If you are of the kind that copies and pastes third-party content-or your own-at will on a lot of pages of your site, hoping vaguely that you escalate positions in search engines, then you need not read this post: you know perfectly well why you have duplicate content.
But if that is not your case and you want to know some of the possible reasons why Google thinks you have duplicated content, even though you do not, then keep on reading.
1.- Same content, different format, different URL
This is one of the most common cases.
Many times our web has several versions adapted to the different devices, and even a “print view” that generates independent pages with their own URL.
In situations like these we have to state that there is a home page and that the rest are just iterations presented in a different way. What we have to do is use the tag “canonical” to indicate which is the main page and what are its “copies”.
Suppose we have the URL “http://www.example.com/example” and a printed version like “http://www.example.com/print/example”. In such a case, we should specify that the second URL is a version of the first-and not duplicated content-using the tag:
<rel=”canonical” link href=”http://www.example.com/example” />
2.- “www.” o not “www.”, that is the question
If you do not state it otherwise, Google will understand that a web page whose domain can be with or without the “www.” is not the same, but two different websites with identical content.
In a practical sense, we do not care whether we access “example.com” or “www.example.com”, because I will see the exact same thing on my screen. But if the site’s administrator has not specified on Webmaster Tools which of the two is the favourite version, there can be trouble.

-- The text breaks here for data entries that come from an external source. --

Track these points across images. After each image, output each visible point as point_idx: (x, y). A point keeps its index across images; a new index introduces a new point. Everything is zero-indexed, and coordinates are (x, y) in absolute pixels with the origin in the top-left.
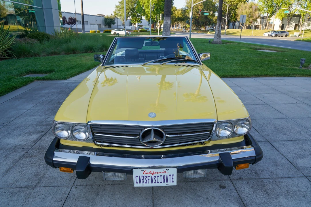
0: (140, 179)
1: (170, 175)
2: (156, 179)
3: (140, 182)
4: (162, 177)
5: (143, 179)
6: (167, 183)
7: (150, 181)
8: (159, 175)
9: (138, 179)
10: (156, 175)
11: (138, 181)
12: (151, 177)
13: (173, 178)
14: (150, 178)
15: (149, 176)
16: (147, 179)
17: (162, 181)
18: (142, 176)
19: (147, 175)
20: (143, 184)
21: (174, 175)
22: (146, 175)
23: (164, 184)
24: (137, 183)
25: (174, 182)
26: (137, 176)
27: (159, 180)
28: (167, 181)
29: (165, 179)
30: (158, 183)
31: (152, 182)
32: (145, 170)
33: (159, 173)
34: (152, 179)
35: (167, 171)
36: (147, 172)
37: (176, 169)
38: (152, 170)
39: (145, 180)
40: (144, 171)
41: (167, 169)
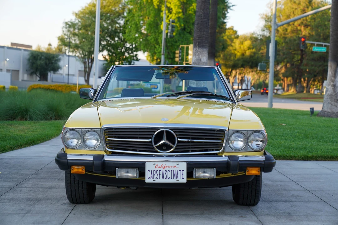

It is also recommendable to set up 301-redirect directives for all the URL that take to the same page, the favourite one.
3.- The only solution is having a lot of very similar pages
Sometimes the nature of our website forces us to have several pages which are almost identical.
So if we do not want this to be a lag for our SEO ranking, we must make clear to the web searchers not to take into account all these contents which are almost identical to each other. We have to have the robots prepared so that when they scan the sites they know that these pages must not be indexed. For this, it is enough to include the following code under the heads:
<meta name=”robots” content=”noindex,follow”/>
4.- Multilingual webs
If our web has a version in one or more different languages, we have to include this information. Failing to include this will result in the searches thinking they are duplicated content.
How do we do this? With the tag HREFLANG.
This tag has to be present in each and every page of the website and it must specify each and every language in which our information will be displayed.
You can learn in more detail how to configure the tag HREFLANG in this other post from our blog.
5.- Some heartless fellow is copying your content
That you are not copying and pasting third parties content from anywhere to include them in the pages of your website, hoping in vain that your site will be better ranked in search engines, does not mean that everybody behaves as honestly as you do.
This can become a big problem, especially if the person taking advantage of your work has an older website with higher notoriety than yours, which makes it more trustworthy for search engines.
As you can see, there are many ways in which duplicated content-or apparently duplicated-can be generated without our noticing. These are just some very common examples than can in general be solved relatively easily. Have you already checked that your website does not have these problems?